• _TASK PROMPT_: Set the records down again exactly, apart from any pictures in them.

• _EXTRACTED ENTRIES_:
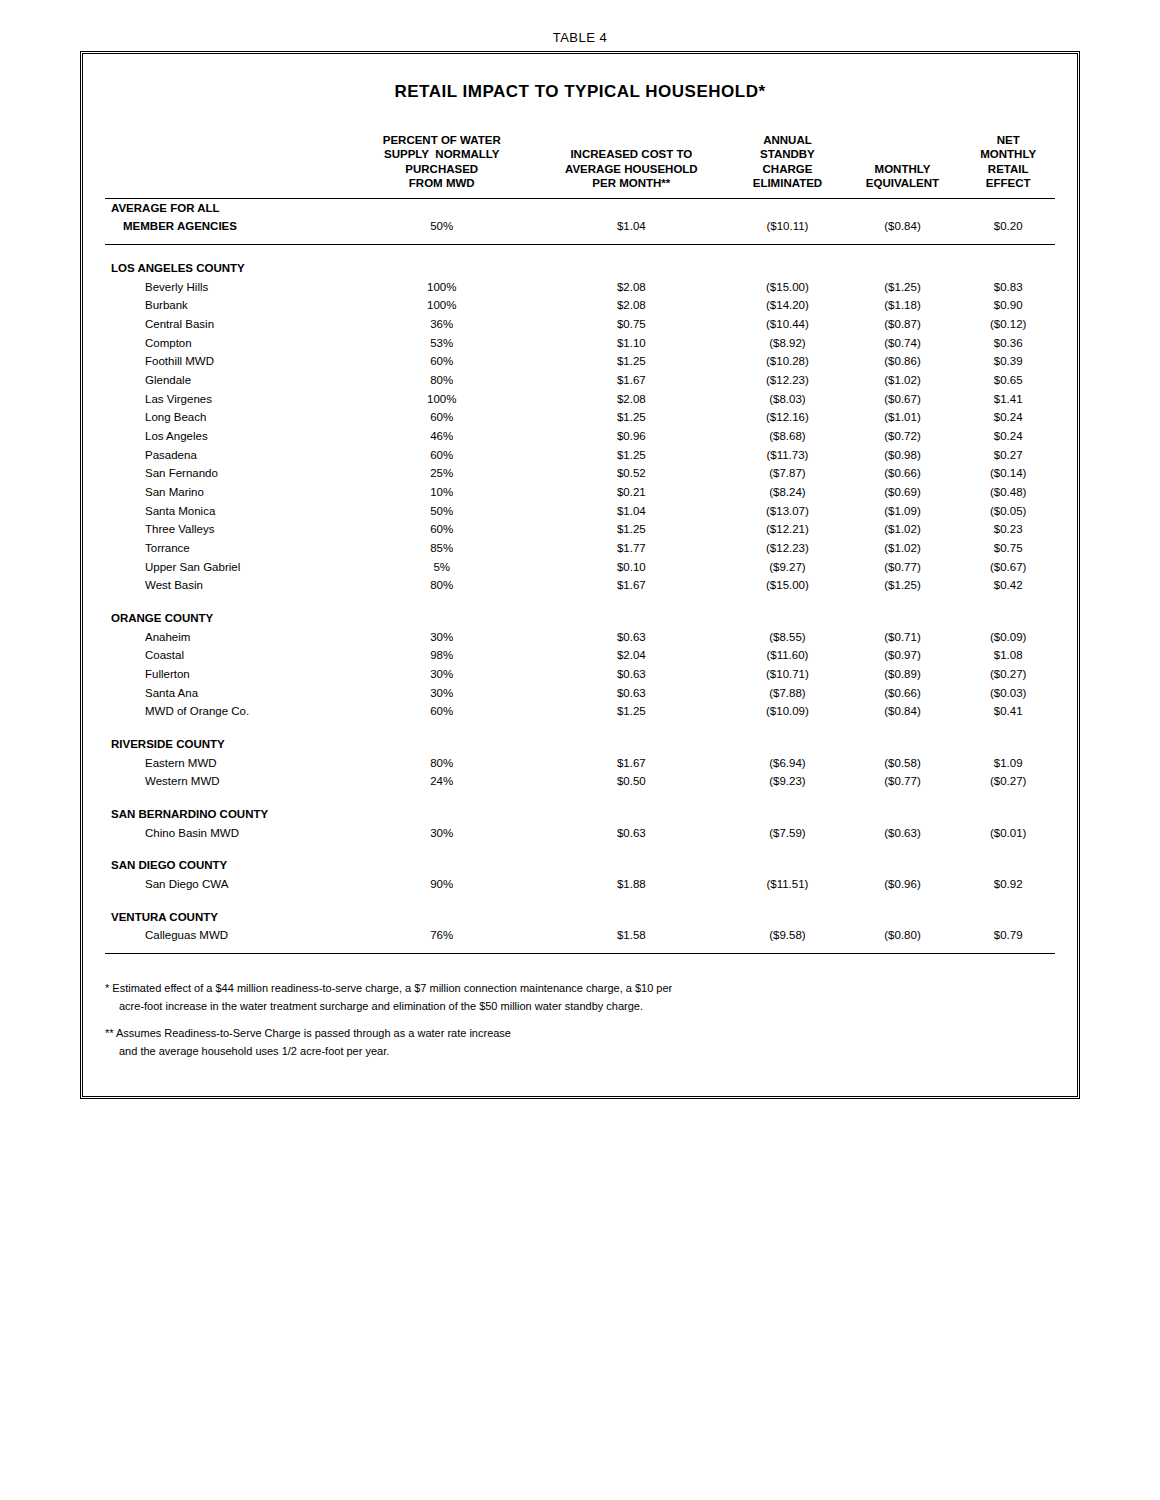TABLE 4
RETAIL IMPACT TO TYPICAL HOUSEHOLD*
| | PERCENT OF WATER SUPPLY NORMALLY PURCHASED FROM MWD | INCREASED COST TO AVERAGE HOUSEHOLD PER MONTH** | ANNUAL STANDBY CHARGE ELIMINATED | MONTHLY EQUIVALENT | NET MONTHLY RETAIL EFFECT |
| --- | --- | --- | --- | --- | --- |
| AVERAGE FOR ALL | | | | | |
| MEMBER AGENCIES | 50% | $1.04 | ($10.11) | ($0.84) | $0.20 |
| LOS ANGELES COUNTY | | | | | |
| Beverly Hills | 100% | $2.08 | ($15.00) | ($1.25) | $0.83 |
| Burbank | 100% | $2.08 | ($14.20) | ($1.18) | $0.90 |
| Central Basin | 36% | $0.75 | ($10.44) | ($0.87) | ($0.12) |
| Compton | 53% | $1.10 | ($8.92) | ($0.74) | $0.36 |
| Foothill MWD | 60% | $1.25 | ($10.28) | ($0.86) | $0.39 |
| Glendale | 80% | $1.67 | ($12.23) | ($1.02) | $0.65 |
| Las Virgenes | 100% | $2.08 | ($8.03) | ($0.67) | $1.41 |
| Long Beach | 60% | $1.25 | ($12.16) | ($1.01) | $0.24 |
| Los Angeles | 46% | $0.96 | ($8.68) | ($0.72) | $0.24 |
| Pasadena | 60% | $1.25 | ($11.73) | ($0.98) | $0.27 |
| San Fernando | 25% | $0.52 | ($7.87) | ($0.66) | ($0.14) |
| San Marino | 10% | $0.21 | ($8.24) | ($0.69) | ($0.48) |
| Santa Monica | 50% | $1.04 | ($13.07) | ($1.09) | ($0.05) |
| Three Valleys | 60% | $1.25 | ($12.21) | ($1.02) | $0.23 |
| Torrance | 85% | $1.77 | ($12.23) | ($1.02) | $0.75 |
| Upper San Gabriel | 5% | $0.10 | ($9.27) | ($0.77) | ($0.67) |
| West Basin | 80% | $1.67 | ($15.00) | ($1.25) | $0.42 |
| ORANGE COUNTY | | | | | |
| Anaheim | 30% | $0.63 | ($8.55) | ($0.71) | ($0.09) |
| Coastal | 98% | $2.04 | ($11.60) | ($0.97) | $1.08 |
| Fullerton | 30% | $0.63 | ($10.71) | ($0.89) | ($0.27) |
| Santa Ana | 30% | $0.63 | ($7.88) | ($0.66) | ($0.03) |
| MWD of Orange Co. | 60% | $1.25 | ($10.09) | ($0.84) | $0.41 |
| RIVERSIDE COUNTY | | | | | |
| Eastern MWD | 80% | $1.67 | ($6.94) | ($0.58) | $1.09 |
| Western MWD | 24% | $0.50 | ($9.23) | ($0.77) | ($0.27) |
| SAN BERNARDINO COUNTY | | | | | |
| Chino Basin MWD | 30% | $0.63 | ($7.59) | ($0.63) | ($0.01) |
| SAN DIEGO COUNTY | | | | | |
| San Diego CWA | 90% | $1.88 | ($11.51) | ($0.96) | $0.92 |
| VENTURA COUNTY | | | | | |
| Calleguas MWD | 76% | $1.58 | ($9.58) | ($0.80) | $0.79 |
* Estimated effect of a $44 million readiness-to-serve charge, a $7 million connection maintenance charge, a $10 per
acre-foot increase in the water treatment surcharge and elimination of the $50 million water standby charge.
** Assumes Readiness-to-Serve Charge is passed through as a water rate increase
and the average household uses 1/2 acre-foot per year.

• _TASK RESULT_:
TABLE 4
RETAIL IMPACT TO TYPICAL HOUSEHOLD*
| | PERCENT OF WATER SUPPLY NORMALLY PURCHASED FROM MWD | INCREASED COST TO AVERAGE HOUSEHOLD PER MONTH** | ANNUAL STANDBY CHARGE ELIMINATED | MONTHLY EQUIVALENT | NET MONTHLY RETAIL EFFECT |
| --- | --- | --- | --- | --- | --- |
| AVERAGE FOR ALL | | | | | |
| MEMBER AGENCIES | 50% | $1.04 | ($10.11) | ($0.84) | $0.20 |
| LOS ANGELES COUNTY | | | | | |
| Beverly Hills | 100% | $2.08 | ($15.00) | ($1.25) | $0.83 |
| Burbank | 100% | $2.08 | ($14.20) | ($1.18) | $0.90 |
| Central Basin | 36% | $0.75 | ($10.44) | ($0.87) | ($0.12) |
| Compton | 53% | $1.10 | ($8.92) | ($0.74) | $0.36 |
| Foothill MWD | 60% | $1.25 | ($10.28) | ($0.86) | $0.39 |
| Glendale | 80% | $1.67 | ($12.23) | ($1.02) | $0.65 |
| Las Virgenes | 100% | $2.08 | ($8.03) | ($0.67) | $1.41 |
| Long Beach | 60% | $1.25 | ($12.16) | ($1.01) | $0.24 |
| Los Angeles | 46% | $0.96 | ($8.68) | ($0.72) | $0.24 |
| Pasadena | 60% | $1.25 | ($11.73) | ($0.98) | $0.27 |
| San Fernando | 25% | $0.52 | ($7.87) | ($0.66) | ($0.14) |
| San Marino | 10% | $0.21 | ($8.24) | ($0.69) | ($0.48) |
| Santa Monica | 50% | $1.04 | ($13.07) | ($1.09) | ($0.05) |
| Three Valleys | 60% | $1.25 | ($12.21) | ($1.02) | $0.23 |
| Torrance | 85% | $1.77 | ($12.23) | ($1.02) | $0.75 |
| Upper San Gabriel | 5% | $0.10 | ($9.27) | ($0.77) | ($0.67) |
| West Basin | 80% | $1.67 | ($15.00) | ($1.25) | $0.42 |
| ORANGE COUNTY | | | | | |
| Anaheim | 30% | $0.63 | ($8.55) | ($0.71) | ($0.09) |
| Coastal | 98% | $2.04 | ($11.60) | ($0.97) | $1.08 |
| Fullerton | 30% | $0.63 | ($10.71) | ($0.89) | ($0.27) |
| Santa Ana | 30% | $0.63 | ($7.88) | ($0.66) | ($0.03) |
| MWD of Orange Co. | 60% | $1.25 | ($10.09) | ($0.84) | $0.41 |
| RIVERSIDE COUNTY | | | | | |
| Eastern MWD | 80% | $1.67 | ($6.94) | ($0.58) | $1.09 |
| Western MWD | 24% | $0.50 | ($9.23) | ($0.77) | ($0.27) |
| SAN BERNARDINO COUNTY | | | | | |
| Chino Basin MWD | 30% | $0.63 | ($7.59) | ($0.63) | ($0.01) |
| SAN DIEGO COUNTY | | | | | |
| San Diego CWA | 90% | $1.88 | ($11.51) | ($0.96) | $0.92 |
| VENTURA COUNTY | | | | | |
| Calleguas MWD | 76% | $1.58 | ($9.58) | ($0.80) | $0.79 |
* Estimated effect of a $44 million readiness-to-serve charge, a $7 million connection maintenance charge, a $10 per
acre-foot increase in the water treatment surcharge and elimination of the $50 million water standby charge.
** Assumes Readiness-to-Serve Charge is passed through as a water rate increase
and the average household uses 1/2 acre-foot per year.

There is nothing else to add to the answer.